Na de les geven de medestudenten een score aan de lesopdracht. Aan de hand van een checklist met relevante criteria motiveren zij deze appreciatie en wordt feedback gegeven. Na de les kunnen de medestudenten
- een taakomschrijving weergeven van de belangrijkste bemiddelende instellingen ter bevordering van de Internationale handel en hun onderlinge samenwerking
- de Internationale handel op wereldschaal en binnen de Europese Gemeenschap onderzoeken en het belang ervan voor Belgie aan de hand van recent cijfermateriaal aantonen
- aan de hand van een vergelijking het gebruik van de Incoterms in verschillende marktsituaties toelichten.
- de risico's omschrijven die inherent verbonden aan internationale handel
- de douaneformaliteiten en de btw-reglementering bij in- en uitvoer praktisch toepassen
- het documentair incasso en het documentair krediet als betalingstechniek in internationale handel schematisch verduidelijken.
- een import- of exportdossier samenstellen met de nodige handelsdocumenten waarbij de betaling gebeurt met een documentair krediet.
- verschillende media raadplegen en berichten over de nieuwste technieken in nationale en internationale handel.
- overheids- en internationale instellingen, beroeps- en bedrijfsorganisaties, banken en bedrijven aanschrijven om de theorie van de buitenlandse handel te toetsen aan de praktijk
Wie niet slaagt voor de voorbeeldles in de eerste examenperiode schrijft een verslag over het opgegeven thema. De student dient daarbij gestructureerd te werken, met schema’s en flowcharts e.v.t. aangevuld met grafieken, tabellen, foto’s. Verder houdt hij/zij de tekst leesbaar, kort en bondig, en toch zo volledig mogelijk. Het rapport wordt bij het begin van de derde examenperiode bezorgd aan de docent op papier en in electronische vorm doorgestuurd

Inhoud

INHOUDELIJK EXPERT

DOCUMENTBEHANDELING

Integratie: Word - Excel - Access – PowerPoint
Aan de hand van voorbeelden worden de verschillende mogelijkheden van integratie tussen de softwarepakketten bestudeerd.
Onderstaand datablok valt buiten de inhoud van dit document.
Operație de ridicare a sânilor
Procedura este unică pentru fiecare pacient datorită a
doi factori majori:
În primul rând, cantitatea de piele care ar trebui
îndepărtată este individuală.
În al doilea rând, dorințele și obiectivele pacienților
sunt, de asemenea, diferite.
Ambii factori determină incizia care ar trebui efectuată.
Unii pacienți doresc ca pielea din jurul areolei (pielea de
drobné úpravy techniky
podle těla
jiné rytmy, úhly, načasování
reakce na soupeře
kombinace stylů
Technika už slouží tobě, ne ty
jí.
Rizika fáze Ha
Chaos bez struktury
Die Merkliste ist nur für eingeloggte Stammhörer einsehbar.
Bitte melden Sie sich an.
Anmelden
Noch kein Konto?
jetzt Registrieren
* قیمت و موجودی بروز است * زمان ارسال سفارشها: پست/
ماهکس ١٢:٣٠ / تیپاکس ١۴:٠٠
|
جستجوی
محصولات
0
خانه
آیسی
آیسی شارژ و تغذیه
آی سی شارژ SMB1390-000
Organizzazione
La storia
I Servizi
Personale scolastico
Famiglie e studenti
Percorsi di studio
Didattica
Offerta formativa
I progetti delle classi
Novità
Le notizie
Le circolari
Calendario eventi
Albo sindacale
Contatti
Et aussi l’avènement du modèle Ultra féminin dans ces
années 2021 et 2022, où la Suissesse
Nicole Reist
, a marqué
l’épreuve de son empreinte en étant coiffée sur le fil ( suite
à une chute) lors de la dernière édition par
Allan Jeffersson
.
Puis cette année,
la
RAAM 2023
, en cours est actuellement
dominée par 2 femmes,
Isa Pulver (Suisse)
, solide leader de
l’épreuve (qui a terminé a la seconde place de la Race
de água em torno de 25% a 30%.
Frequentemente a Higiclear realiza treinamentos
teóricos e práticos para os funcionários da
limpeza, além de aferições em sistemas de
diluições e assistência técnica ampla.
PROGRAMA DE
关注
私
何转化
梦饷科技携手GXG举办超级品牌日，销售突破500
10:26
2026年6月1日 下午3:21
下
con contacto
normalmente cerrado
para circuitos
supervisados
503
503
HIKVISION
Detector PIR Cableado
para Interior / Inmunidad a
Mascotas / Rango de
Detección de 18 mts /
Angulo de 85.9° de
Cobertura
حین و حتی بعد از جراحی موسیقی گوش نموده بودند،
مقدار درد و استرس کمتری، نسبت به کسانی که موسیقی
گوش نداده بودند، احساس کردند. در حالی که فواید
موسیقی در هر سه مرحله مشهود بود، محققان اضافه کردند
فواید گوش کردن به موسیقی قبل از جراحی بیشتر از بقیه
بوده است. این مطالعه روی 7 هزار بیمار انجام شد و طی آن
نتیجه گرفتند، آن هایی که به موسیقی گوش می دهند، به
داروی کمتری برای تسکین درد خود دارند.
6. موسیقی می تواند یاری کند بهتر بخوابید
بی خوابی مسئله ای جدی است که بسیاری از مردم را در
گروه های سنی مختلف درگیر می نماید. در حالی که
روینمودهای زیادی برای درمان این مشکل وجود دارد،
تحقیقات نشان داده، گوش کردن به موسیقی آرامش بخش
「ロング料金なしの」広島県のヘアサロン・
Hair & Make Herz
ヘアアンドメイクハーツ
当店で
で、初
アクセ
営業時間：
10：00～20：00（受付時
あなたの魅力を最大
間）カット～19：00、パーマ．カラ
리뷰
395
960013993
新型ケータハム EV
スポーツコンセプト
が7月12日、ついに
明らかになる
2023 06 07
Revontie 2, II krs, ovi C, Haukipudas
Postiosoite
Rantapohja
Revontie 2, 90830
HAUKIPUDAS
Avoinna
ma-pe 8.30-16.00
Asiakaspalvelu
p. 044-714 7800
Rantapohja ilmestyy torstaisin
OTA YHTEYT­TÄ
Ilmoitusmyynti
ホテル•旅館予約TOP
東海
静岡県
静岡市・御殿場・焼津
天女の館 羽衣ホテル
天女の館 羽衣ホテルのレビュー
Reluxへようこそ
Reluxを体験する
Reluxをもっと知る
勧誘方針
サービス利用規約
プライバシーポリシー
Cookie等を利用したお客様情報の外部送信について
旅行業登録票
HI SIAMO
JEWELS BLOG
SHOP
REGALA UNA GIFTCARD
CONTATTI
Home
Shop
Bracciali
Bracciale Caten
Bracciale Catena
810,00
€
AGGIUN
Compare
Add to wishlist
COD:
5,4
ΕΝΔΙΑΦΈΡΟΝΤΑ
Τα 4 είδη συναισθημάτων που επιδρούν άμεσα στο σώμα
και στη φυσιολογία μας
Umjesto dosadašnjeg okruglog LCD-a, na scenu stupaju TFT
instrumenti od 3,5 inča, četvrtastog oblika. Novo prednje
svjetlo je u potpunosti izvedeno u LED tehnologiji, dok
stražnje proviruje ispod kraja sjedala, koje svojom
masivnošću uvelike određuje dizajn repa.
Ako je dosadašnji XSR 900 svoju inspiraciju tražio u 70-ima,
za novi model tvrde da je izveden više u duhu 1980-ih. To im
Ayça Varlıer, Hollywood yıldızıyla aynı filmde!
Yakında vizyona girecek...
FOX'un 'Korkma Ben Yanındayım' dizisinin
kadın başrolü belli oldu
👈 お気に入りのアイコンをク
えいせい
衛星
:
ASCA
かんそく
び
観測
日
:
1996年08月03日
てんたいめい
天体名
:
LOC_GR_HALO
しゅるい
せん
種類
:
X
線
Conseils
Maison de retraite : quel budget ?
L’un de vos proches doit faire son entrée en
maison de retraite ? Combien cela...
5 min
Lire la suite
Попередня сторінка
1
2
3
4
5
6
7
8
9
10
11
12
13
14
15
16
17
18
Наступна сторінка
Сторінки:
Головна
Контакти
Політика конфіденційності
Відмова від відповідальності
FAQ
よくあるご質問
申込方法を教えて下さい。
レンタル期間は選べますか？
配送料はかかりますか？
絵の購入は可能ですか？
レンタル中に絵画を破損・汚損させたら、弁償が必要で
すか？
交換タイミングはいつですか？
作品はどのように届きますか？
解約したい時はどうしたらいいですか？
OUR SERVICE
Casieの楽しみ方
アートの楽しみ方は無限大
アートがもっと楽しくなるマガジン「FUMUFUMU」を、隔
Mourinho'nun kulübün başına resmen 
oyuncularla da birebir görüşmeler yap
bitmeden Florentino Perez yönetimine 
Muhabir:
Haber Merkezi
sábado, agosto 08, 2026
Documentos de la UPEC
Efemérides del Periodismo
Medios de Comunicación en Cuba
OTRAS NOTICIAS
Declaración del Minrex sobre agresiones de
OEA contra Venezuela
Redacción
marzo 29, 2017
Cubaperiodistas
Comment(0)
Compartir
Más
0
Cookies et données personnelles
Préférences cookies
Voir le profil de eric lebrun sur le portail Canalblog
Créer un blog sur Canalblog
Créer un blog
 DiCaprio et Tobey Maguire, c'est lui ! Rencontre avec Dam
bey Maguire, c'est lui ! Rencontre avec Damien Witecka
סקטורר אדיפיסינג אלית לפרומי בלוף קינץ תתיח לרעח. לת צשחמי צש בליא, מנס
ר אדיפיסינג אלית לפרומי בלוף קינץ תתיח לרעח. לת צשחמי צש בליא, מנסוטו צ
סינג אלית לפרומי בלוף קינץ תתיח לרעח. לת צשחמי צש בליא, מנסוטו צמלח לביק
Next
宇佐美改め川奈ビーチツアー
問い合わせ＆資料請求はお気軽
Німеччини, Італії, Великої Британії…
Het gebruik en de mogelijkheden van mailmerge wordt uitgediept.
Dit onderdeel zal geëvalueerd worden met een test
Studenten moeten kunnen een volledige mailing uitwerken.

SoftAlgos/Alice
Naar aanleiding van de grote interesse voor het gebruik van vrije software in het secundair onderwijs bestuderen de studenten het programma SoftAlgos en/of Alice.

Wink
De studenten ontwikkelen degelijk cursusmateriaal met behulp van het programma Wink.

Expression Web 2007
Aan de hand van een opdracht de functies van de nieuwe versie toepassen.

MACRO-ECONOMIE

Macro-economische grootheden, conjunctuur en economische groei
De arbeidsmarkt
Geld, inflatie en loonindexering
Overheidsfinanciën
Globalisering

VAKDIDACTIEK
- Algemene evaluatieconcepten.
- Wat is evalueren en waarom evalueren ?
- Nagaan wat de leerplannen, vademecums en vakdocumenten hierover vermelden.
- Evaluatievormen.
- Evalueren van een schriftelijk werkstuk, van (presentatie)vaardigheden en van groepswerk.
- Bestaande synthesetoetsen/ opdrachten en evaluatiebladen bespreken.
- Zelf een synthesetoets/opdracht en evaluatieblad opstellen.
- Elke student kiest in overleg met de andere klasgenoten en met de leerkracht een thema uit de onderstaande lijst met dien verstande dat elk thema slechts éénmaal aan bod kan komen. De theorie bevindt zich in de cursus en dient vooraf ernstig doorgenomen.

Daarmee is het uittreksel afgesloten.